Estaba convencido de que Paula sería de ayuda. Levantó la vista hacia las ventanas de la habitación de invitados con envidia. Le encantaría poder dormir como ella, sin preocupaciones. La había invitado a pasar allí la noche. Su coche estaba al otro lado del río y en el pueblo no había ningún sitio donde pudiera quedarse. Se imaginaba que tendría que volver a casa para recoger algunas cosas antes de irse a vivir con ellos. Le encantaba que hubiera cambiado de opinión. Iba a empezar a trabajar en la clínica del pueblo a la semana siguiente y, si no hubiera solucionado el tema, Valentina habría tenido que irse con los padres de Ivana de nuevo. Eso sería como volver a empezar de cero con ella. La marea estaba baja, así que descendió por los escalones del porche y bajó hasta la playa. No se alejó mucho de la casa. Las luces de la cocina tenían que servirle de guía para poder regresar. Valentina había cambiado mucho durante los últimos años. Cuando él se fue, ella empezaba el colegio. Recordó lo grande que le quedaba el uniforme ese año. Los padres de Ivana la llevaban a que lo viera los días de visita. Había cambiado mucho durante esos años, pero no de manera lenta y progresiva, sino más bien a golpes. Sonrió al recordar cuando fue a verlo y le anunció orgullosa que se le había caído el primer diente.

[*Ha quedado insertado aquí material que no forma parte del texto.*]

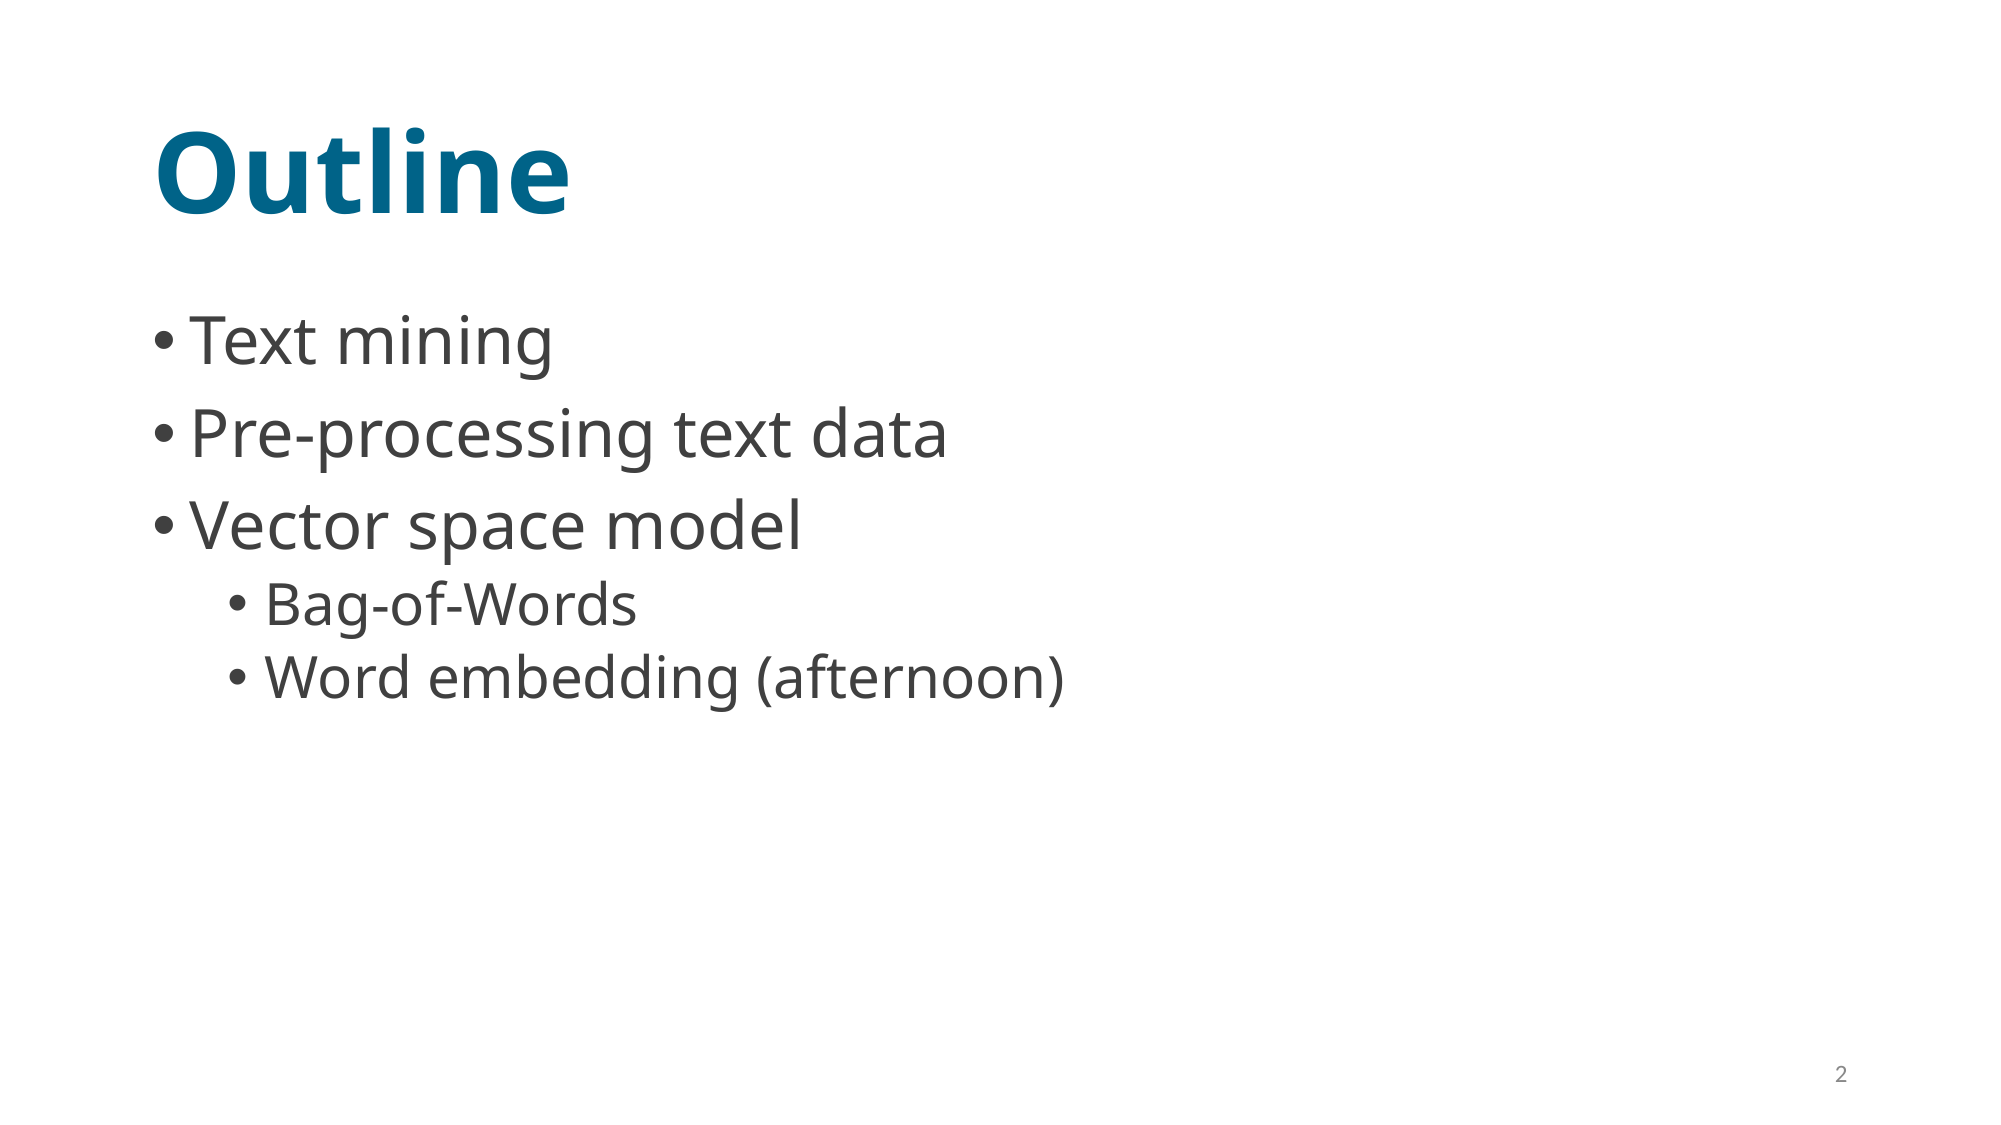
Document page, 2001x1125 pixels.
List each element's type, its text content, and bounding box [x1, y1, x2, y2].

slide_number 2 [1412, 1042, 1863, 1103]
title Outline [137, 59, 1863, 278]
list Text mining Pre-processing text data Vector space model Bag-of-Words Word embedding (afternoon) [137, 299, 1863, 1066]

–¡Mira, papá! Mi lengua tiene una ventanita –le dijo la niña entonces.
Con el tiempo, las visitas habían sido menos frecuentes. Los abuelos de la niña le mandaban notas de vez en cuando para decirle que esos encuentros eran demasiado dolorosos para Valentina. Creían que la niña necesitaba tener una vida normal, tanto como fuese posible. Y, desde su punto de vista, tener que ir a ver a su padre en la cárcel, al otro lado de los barrotes e intentando parecer feliz, no era normal. Lo cierto era que tampoco era normal para él. Tomó unas cuantas piedras y se concentró en tirarlas al río. El agua dejó de reflejar las estrellas y se enturbió. Siguió tirando piedras hasta que comenzó a amanecer y los pensamientos que le dolían se quedaron en el fondo del río, con las piedras.
Paula podía verlo en la playa. Sólo era una figura oscura, levemente alumbrada por las luces de la cocina. No pudo evitar pensar en cuánto habría sufrido ese hombre para acabar siendo la persona que era en la actualidad. Era doloroso pensar en ello. Pero sabía que tendría que enfrentarse con todas esas cuestiones tarde o temprano, porque estaba segura de que no podría ayudar a Valentina sin ayudar antes a su padre. Su experiencia le había enseñado que muchas veces eran los padres los que tenían que cambiar y no los hijos. Se alejó de la ventana y volvió a la cama. Las sábanas aún estaban calientes y no le costó meterse en ellas y comenzar a pensar en su futuro. Pedro parecía querer que empezara tan pronto como le fuera posible. Ahora que estaba allí y tenía en el coche una maleta con todo lo necesario para vivir una semana, le pareció que lo mejor sería quedarse, sobre todo porque ya había comenzado a establecer una buena relación con la niña. Hubiera sido una pena marcharse tan pronto.